The Alcoholics
She was barely inside her own room, when Doctor Murphy and Rufus, the former in the lead, came pounding up the stairs. She leaned, fearfully, against her door, listening, listening to the sudden starting and stopping of the shrieks, as the door to Room Four was opened and closed.
    They'd know, she thought, terrified. He'd know. That room was soundproof. He'd know that she'd been in there.
    But maybe… she'd have to try… maybe he wouldn't think of that. Oh, God, don't let him think of it!
    Minutes passed. Were they talking about her, deciding what should be done with her? Then, she heard the door of Room Four open, and she opened her own and stepped firmly out into the hallway.
    Rufus bobbed his head as he passed her, carrying a white-enamel hypodermic tray. Doctor Murphy sauntered along behind him, still wearing his bathing trunks.
    He smiled at her engagingly. "Some fun, eh?"
    "I'm awfully thorry to be late, Doctor, but you thee my alarm didn't go off…"
    "No harm done," shrugged the doctor. "Wasn't that some yelling, though? Funny. I'd have sworn he didn't have so much as a whisper in him."
    "Yeth," said Miss Baker. "It ith odd, ithn't it?"
    "Funny that we could hear him, too. Perhaps the noise leaked out through the ventilating system. Never known it to do it before, but- -do you suppose it did, Miss Baker?"
    "Well, I thuppoth it-"
    "Oh, I forgot. You probably looked in on him for a moment. Didn't you, Miss Baker?"
    "Well, I did feel"- no, no, no !-"Oh, no thir! I-" The doctor snapped his fingers. "Of course, not. You were still in bed."
    "Well, I, uh-I wasn't in bed, egthackly. I was getting dressed, and-"
    Doctor Murphy picked up her right hand. He opened the finger of his left hand, and placed a small square of cambric in her palm, folding her hand around that.
    "Must have dropped that," he said, "when you were there-last night."
    He grinned at her, started down the stairs. "See me right after breakfast, eh, Miss Baker?"
    "Yeth, thir," said Lucretia Baker, her voice a thin whisper. "R-right-right after breakfast, Doctor Murphy."

5
    Doctor Murphy went down the steps to the first landing, turned left down a narrow wrought iron-railed mezzanine, and proceeded to the southernmost wing of the house where his own room was located. He dressed, whistling, feeling unusually pleased with himself.

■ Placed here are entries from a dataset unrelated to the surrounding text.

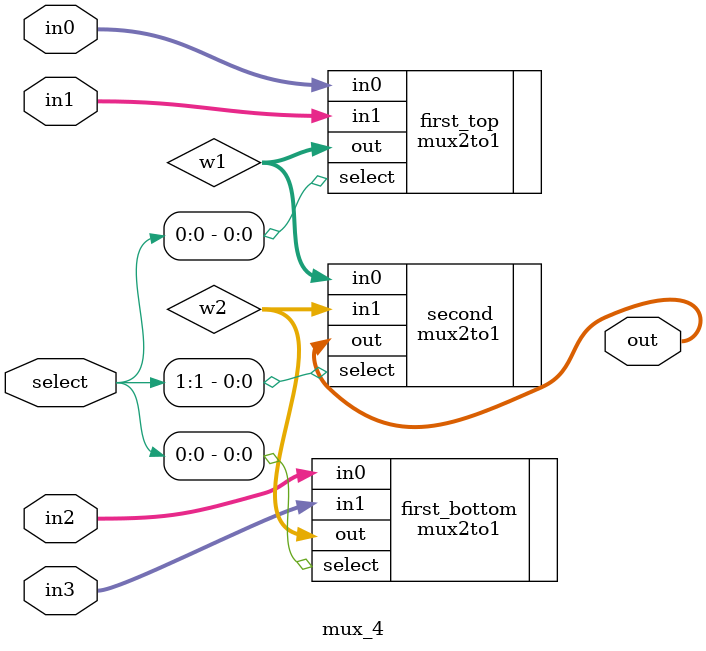
<source format=v>
module mux_4(select, in0, in1, in2, in3, out);
input [1:0] select;
input [31:0] in0, in1, in2, in3;
output [31:0] out;
wire [31:0] w1, w2;
mux2to1 first_top(.select(select[0]), .in0(in0), .in1(in1), .out(w1));
mux2to1 first_bottom(.select(select[0]), .in0(in2), .in1(in3), .out(w2));
mux2to1 second(.select(select[1]), .in0(w1), .in1(w2), .out(out));
endmodule

</source>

    All his impulses had inclined him to shove Nurse Baker into her room, shake her until her teeth rattled, paddle her little round butt until she couldn't sit down, herd her out of the house and hurl her clothes after her. That was what he had wanted to do, and a man less strong-willed-a man lacking the perfect self-control which he had so definitely demonstrated-would have done that . Which, of course, would have been the worst thing he could do.
    She was a sick woman: reason had told him that as it cried down the rage that prompted him to smack her. So for once-oh, hell, not just once; he didn't blow up very often-he held onto his temper in the face of genuine outrage. He had done exactly the right thing.
    She was sick. The sick should be cured, not punished. He had taken the first step toward that cure. He had shown the damned nasty little stinker-this sick woman-that he was wise to her goddam-that he was aware of her ailment and yet was not angry with her. He had edged the matter out of the shadowed and secret recesses of her mind. Another such nudge or two, and it would be out in the open. If she didn't fly into a defensive rage.
    Doctor Murphy carelessly knotted a tie around the neck of his short-sleeved sport shirt, raked his fingers through his hair until it assumed some semblance of order and stuffed a couple of clean handkerchiefs into his pockets. He let his grin fade, deliberately, and stared pugnaciously at himself in the mirror.
    Washed up? Who you talking about, bud?
    Well? You got fifteen grand in your keister? Anything to keep the bank from tossing you out of here with a few days' grace period?